In his 1945 Nobel Prize lecture Alexander Fleming said, some 17 years after his discovery of the antibiotic properties of penicillin:
“Then there is the danger that the ignorant man may easily underdose himself … He buys some penicillin and gives himself, not enough to kill the streptococci but enough to educate them to resist penicillin”.
Those words were prophetic in terms of the emergence of antibiotic resistance, which did indeed occur shortly thereafter. But for the subsequent 40 years or thereabouts, although such resistance did regularly emerge, the discovery and development of new antibiotics gave us all an increasing reassurance that no longer would we fall victim to infections either as readily or as rapidly as did our forebears. The burden of mortality, particularly in developed countries, has shifted from infectious diseases to non-communicable disease. Over time, however, the development of increasing antibiotic resistance across a range of bacterial infections has outstripped the limited further development of novel antibiotics, and the extent of the use of the drugs which are currently available has increasingly prompted the development of organisms capable of near universal resistance.

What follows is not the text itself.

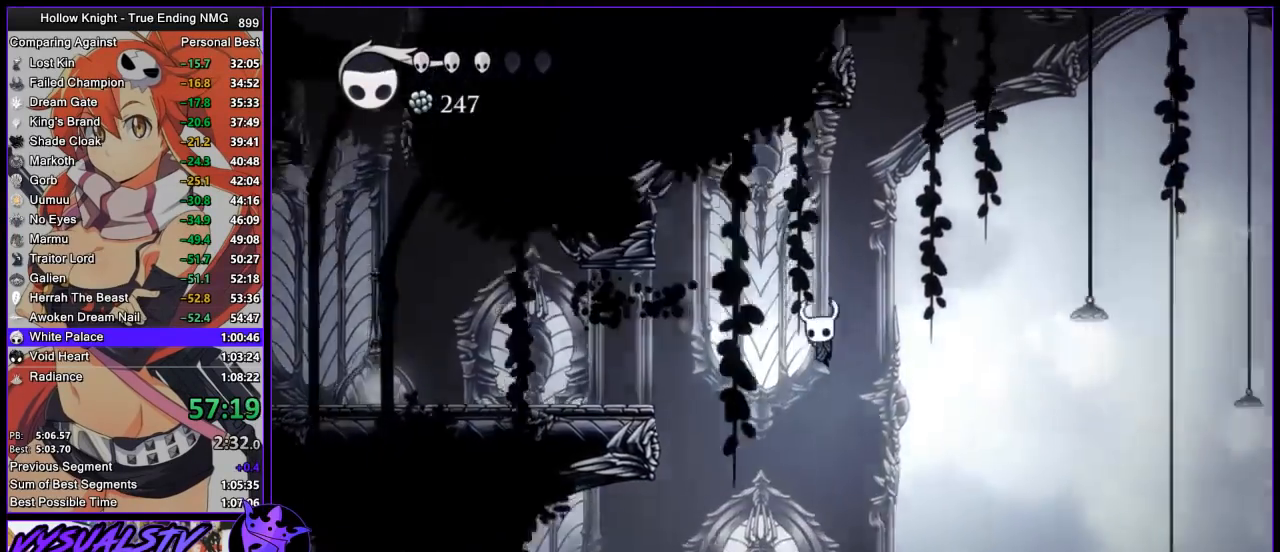
{"buttons": [], "left_stick": "right", "right_stick": "center", "events": []}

In this decade, and especially over the past three to four years, we have seen a most welcome high-level political and scientific awareness and response to the risks we face from antimicrobial resistance. In this country, not least following the urgings of the Chief Medical Officer, to whom I pay tribute in this regard, the coalition Government adopted in 2013 a five-year strategy. In 2014 the Prime Minister asked my noble friend Lord O’Neill and his team to look at the global response. Working with the Wellcome Trust, the review has produced a series of reports over time describing the extent of the risks we face, how to seek to contain those risks by extending the life of our existing antibiotics through reducing unnecessary use not only in humans but also in animals and the environment, how to speed up diagnosis so as to deliver the right treatment by limiting the use of antibiotics to what is necessary, and to promote the development of new drugs, vaccines and other approaches to combating infections.
Those several papers were brought together in May this year in the review’s final report. I am most grateful to your Lordships’ House for the opportunity to debate that report soon after its publication, and in particular to do so in the wake of the discussions at the G7 and the G20, and in anticipation of the UN high-level meeting on antimicrobial resistance next Wednesday, to take place in the General Assembly. I see our short debate as needing to enable this House to talk about how we move forward from the analysis, work and achievements thus far to try to generate more action and measurable progress. If we do not, my noble friend Lord O’Neill’s report quantifies the risk we face: in the next 35 years the mortality attributable to AMR could rise from 700,000 across the world to some 10 million. Our children and grandchildren could be vulnerable to infections we thought we had conquered.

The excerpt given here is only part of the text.